Sui Wo Court (Chinese: 穗禾苑) is one of the first estates under Home Ownership Scheme. It is located in Fo Tan, Sha Tin District, Hong Kong.

Built in 1980, it is located on a mountain above Wo Che and east of central Fo Tan, northwest of Sha Tin. The court was designed by Palmer and Turner and received a Silver Medal at the 1981 Hong Kong Institute of Architects Annual Awards. The scenery of Sha Tin and Tolo Harbour is visible from the estate.

==Blocks==
Completed in 1980, it offers 3,501 flats for sale.
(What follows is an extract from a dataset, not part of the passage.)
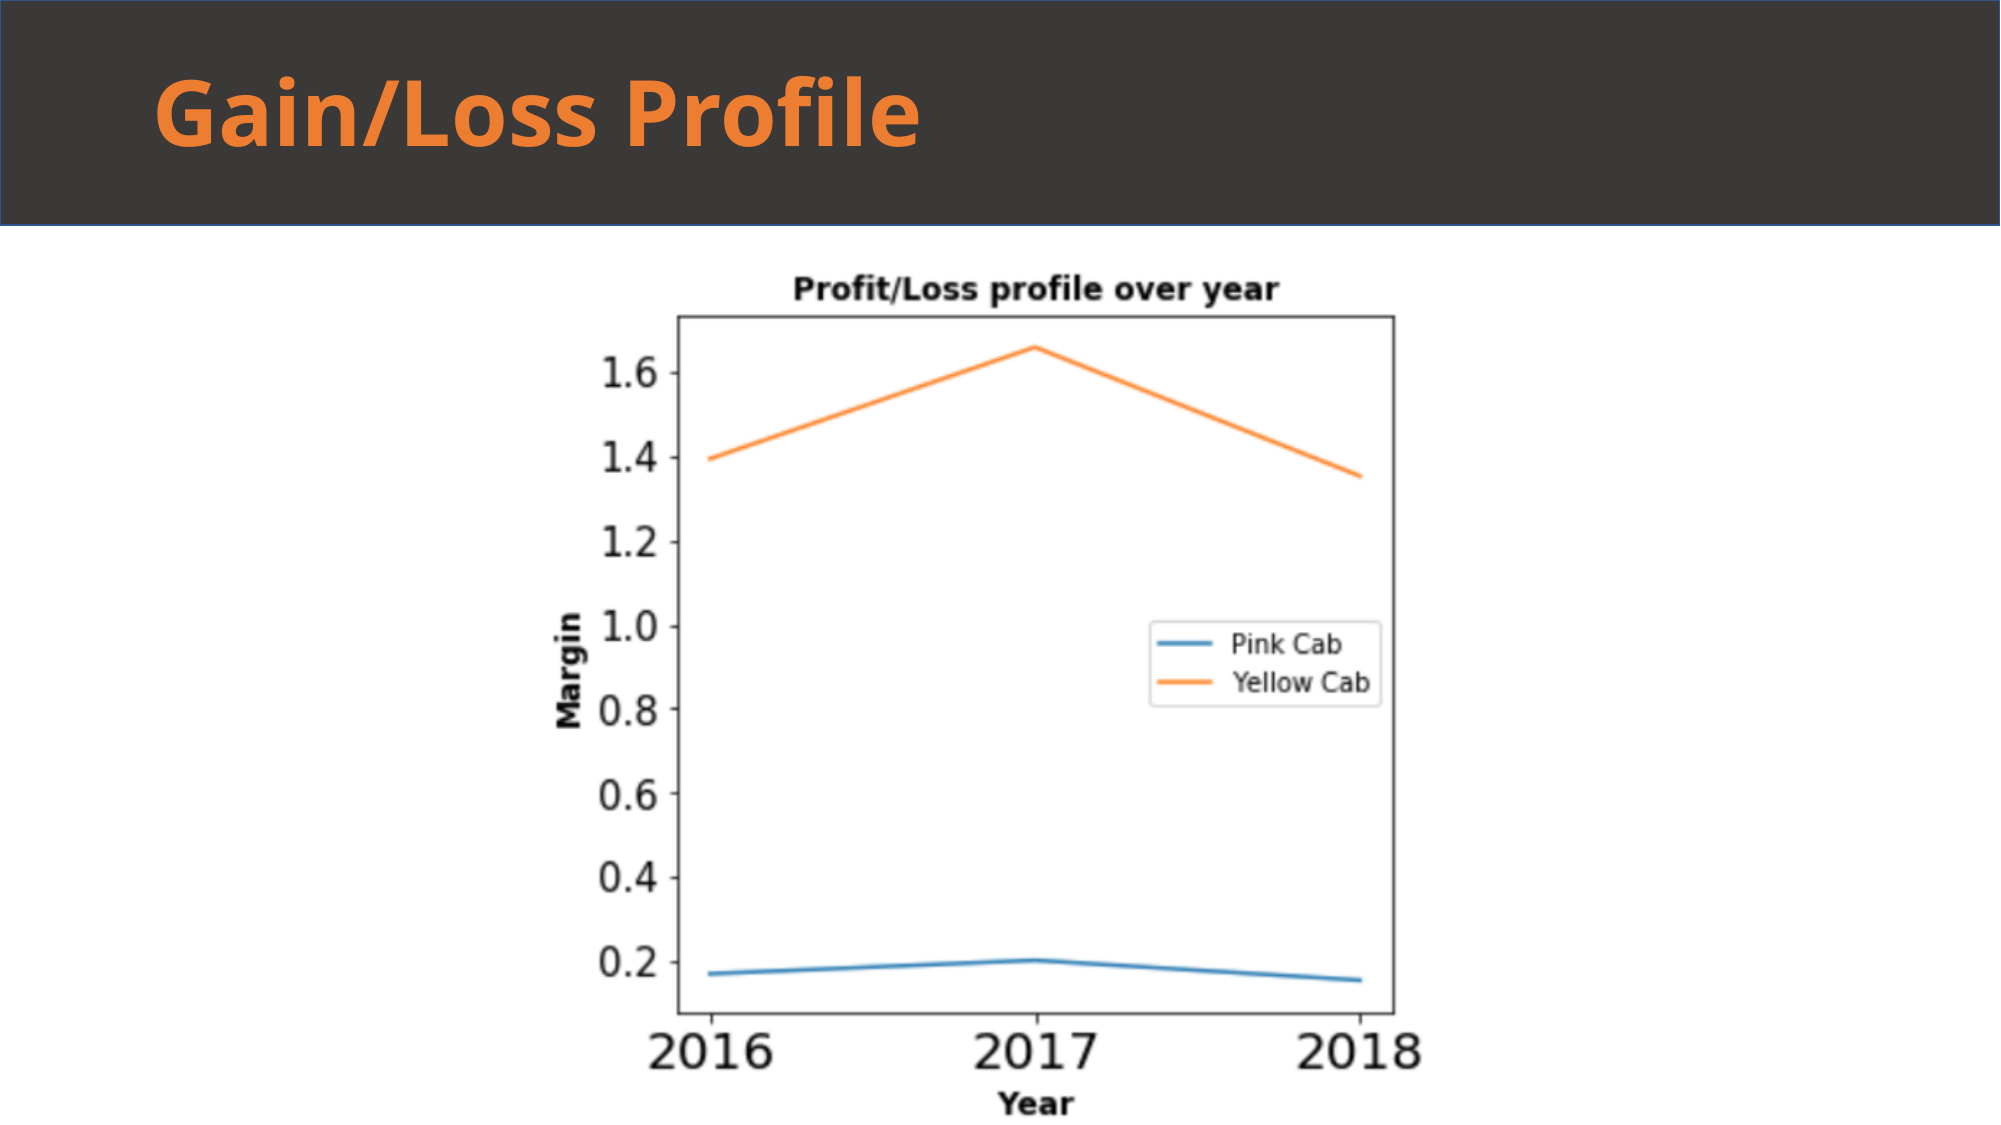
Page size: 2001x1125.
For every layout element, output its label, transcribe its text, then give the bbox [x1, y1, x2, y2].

It consists of 9 blocks of cross type(special):
- Block A - Fung Yue House
- Block B - Fung Yat House
- Block C - Fung Lin House
- Block D - Hing Wan House
- Block E - Hing Sing House
- Block F - Hing On House
- Block G - Wing Mau House
- Block H - Wing Cheung House
- Block J - Wing Hing House

Floor area of Flats ranged from 43 – 65 m^{2} with saleable area between 38 – 57 m^{2}. Its initial sale price was between 100,200 and 252,700 Hong Kong dollars.

==Transport==
The estate has its own bus terminus beside the commercial centre. The government is also considering building an escalator link between Sui Wo Court and Fo Tan station.